Cette analyse révèle que les systèmes ayant opté pour la légalisation ou la dépénalisation de l'euthanasie, voire de l'aide au suicide, se révèlent tous insatisfaisants ou dangereux. Elle rappelle alors que la Cour européenne des droits de l'homme par ses décisions, prises entre 2002 et 2011 s'est révélée très prudente de crainte des risques de dérives. A partir de là l'auteur appelle de ses voeux un débat Français qui se détache d'une position purement théorique et prenne en compte l'ensemble des paramètres.

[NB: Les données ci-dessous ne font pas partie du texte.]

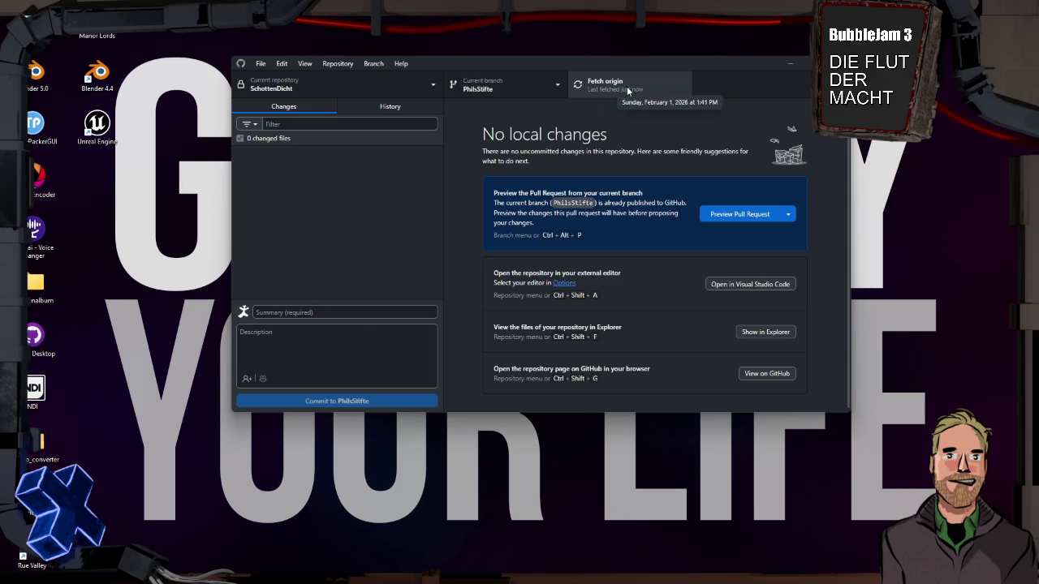
pyautogui.click(512, 82)
# Check out Inus-Regenbogen-Klötze, merge PhilsStifte's 8 commits with a merge commit, and push to origin
pyautogui.click(508, 207)
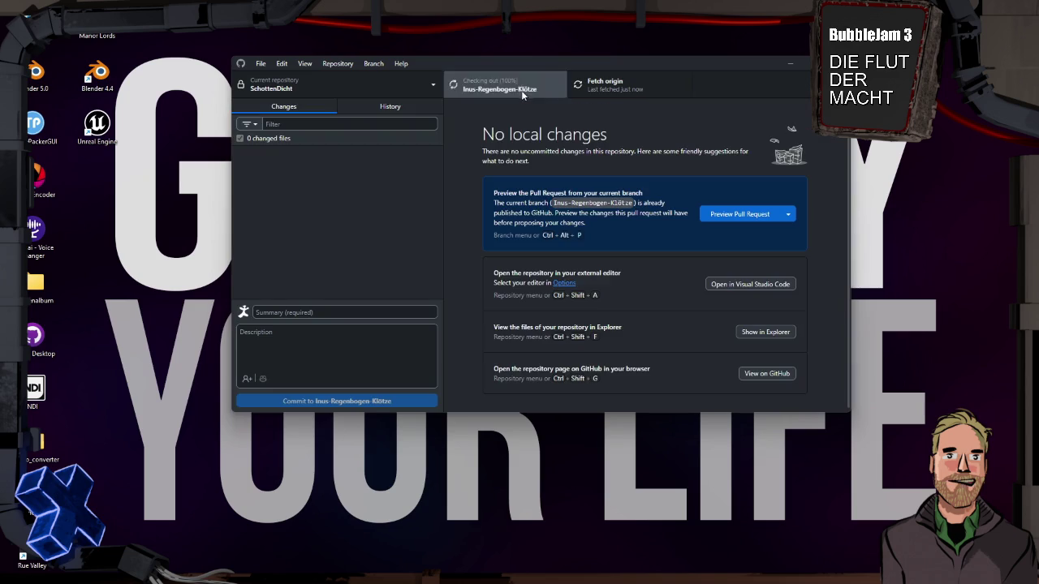
pyautogui.click(524, 91)
pyautogui.click(540, 401)
pyautogui.click(475, 228)
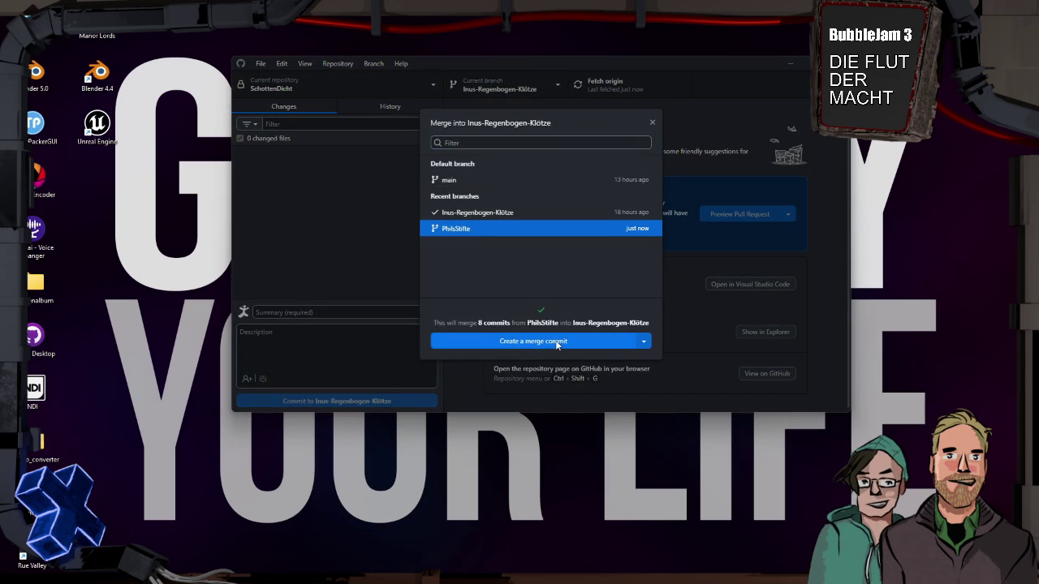
pyautogui.click(556, 342)
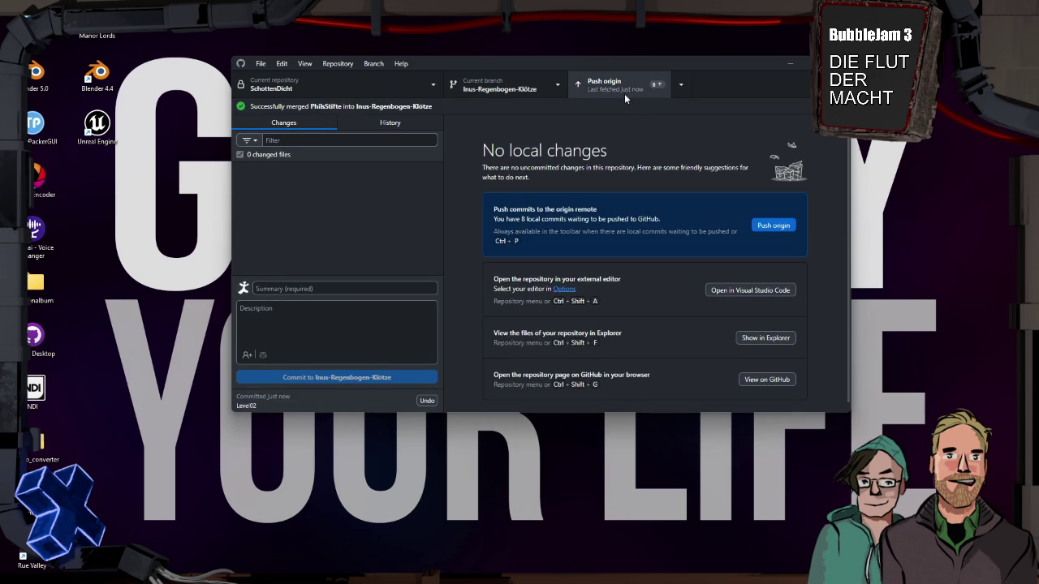
pyautogui.click(622, 87)
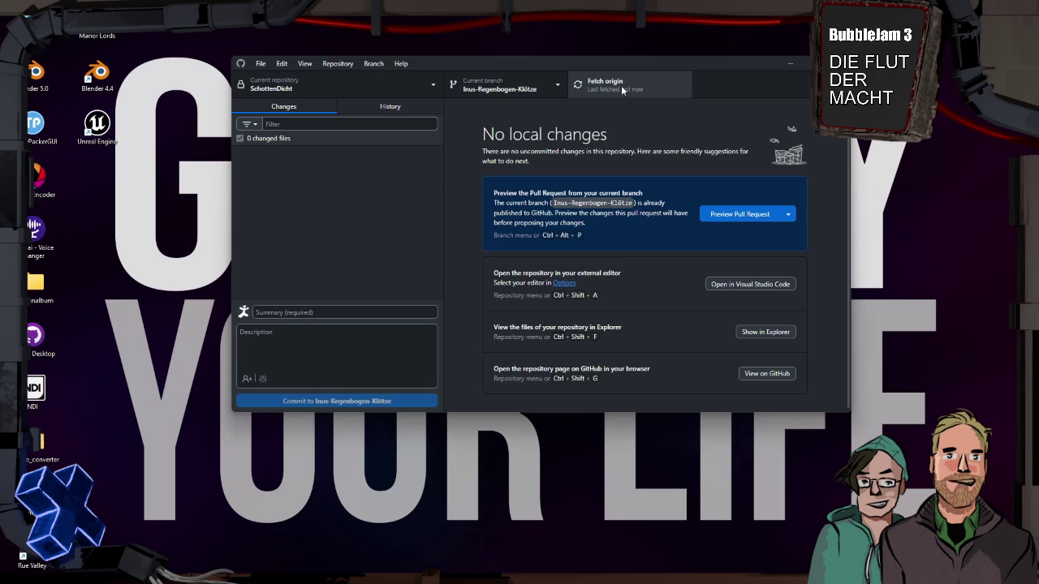
# Let the Inus-Regenbogen-Klötze push finish, then bring up the branch list
pyautogui.click(530, 93)
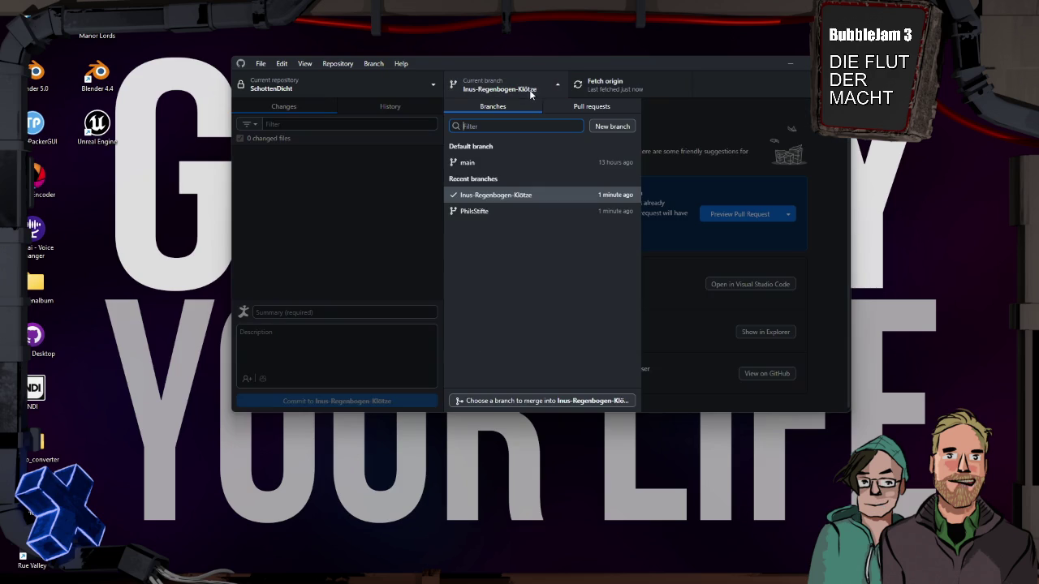
# Switch back to PhilsStifte, sync it with origin, and show the SchottenDicht repo in File Explorer
pyautogui.click(520, 210)
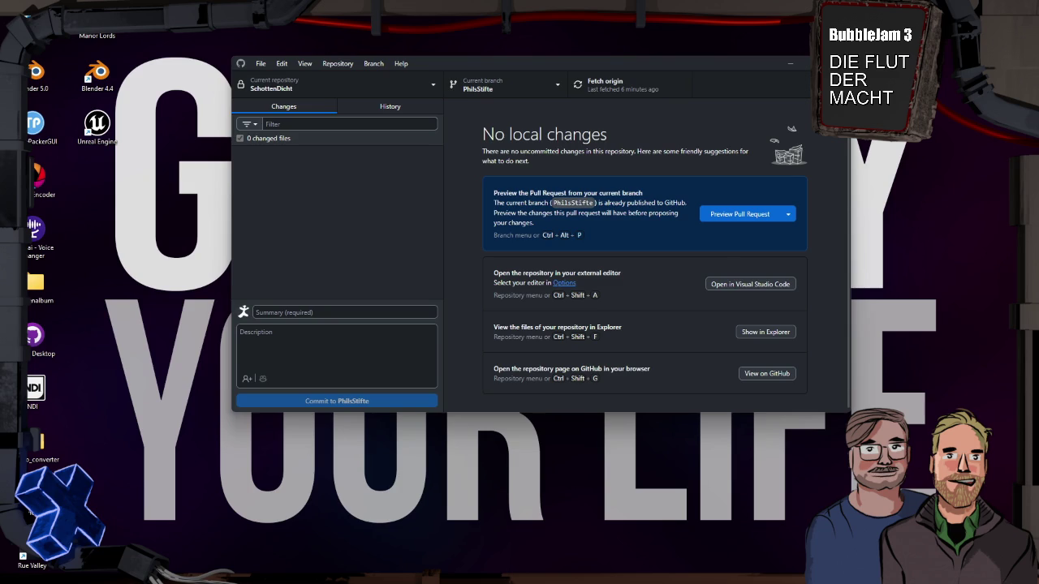
pyautogui.click(769, 332)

Position théorique qui a conduit les pouvoir publics à maintenir le cap en faveur du développement des soins palliatifs ainsi que du perfectionnement de l'encadrement du laisser partir et l'introduction de la sédation dans le droit de la fin de vie.
Au sommaire
PREMIÈRE PARTIE - LES RAPPORTS ACTUELS ENTRE L’EUTHANASIE ET LE DROIT
I – L’analyse de la notion d’euthanasie : La confusion sémantique actuelle / L’histoire sémantique / Les pratiques à tort ou à raison qualifiées d’euthanasie
II – La répression de l’euthanasie et du suicide assisté en droit positif : L’euthanasie, une notion non juridique / De la provocation à l’aide au suicide / Une répression pénale au titre de l’homicide / La réalité de la répression pénale : une très grande modération / Les éventuelles conséquences juridiques d’une condamnation pénale
DEUXIÈME PARTIE - LES RAPPORTS ENTRE LES « PROTOCOLES » DE LA FIN DE VIE ET LE DROIT
I – Définitions des « protocoles » de la fin de vie : Les soins curatifs poussés à outrance : l’acharnement thérapeutique ou l’obstination déraisonnable / Les soins palliatifs / La limitation ou l’arrêt des soins demandé ou non par le patient / La sédation ou les périodes de sommeil provoquées pour soulager les souffrances
II – La consécration juridique et/ou déontologique des « protocoles » de la fin de vie : Des soins palliatifs / Refus, limitation ou arrêt des soins / La sédation / Les spécificités médicales et juridiques de la fin de vie de l’« enfant » en périnatologie
TROISIÈME PARTIE - SUR L’OPPORTUNITÉ SOCIALE DE RÉFORMER LA LOI
I – Éléments de droit comparé : Refus de traitement, expression anticipée de la volonté et recours aux mandataires de santé / L’assistance au suicide non médicalisée, une tolérance suisse / Techniques juridiques utilisées pour « légitimer » l’euthanasie / Les exemples de légalisation / La dépénalisation / Bilan de la recherche empirique en droit comparé
II – Les positions de la Cour européenne des droits de l’homme : de l’affaire Pretty à l’affaire Hass : Lorsqu’un pays ne reconnaît pas l’assistance au suicide, on ne peut déduire de l’article 2 un droit à la mort / Lorsqu’un pays tolère le suicide assisté, l’article 2 l’oblige à s’assurer de la réelle liberté de l’intéressé
III – Le débat en France : Motivations de la revendication d’un droit à la mort en France / Les diverses positions des instances en France sur un éventuel encadrement de l’euthanasie
IV – Le maintien du cap des pouvoirs publics : Une position ferme et courageuse : l’accompagnement jusqu’à la fin ou le développement de la culture palliative / Les propositions, en 2009, pour améliorer l’accès effectif aux soins palliatifs / La diffusion de la culture palliative
Bérengère LEGROS est maître de conférences à l'université de Lille 2 (Université Lille Nord de France-UDSL Droits et perspectives du
droit – LEREDS) et enseigne à la faculté des sciences juridiques, politiques et sociales dans le Master 2 Droit et politiques de santé.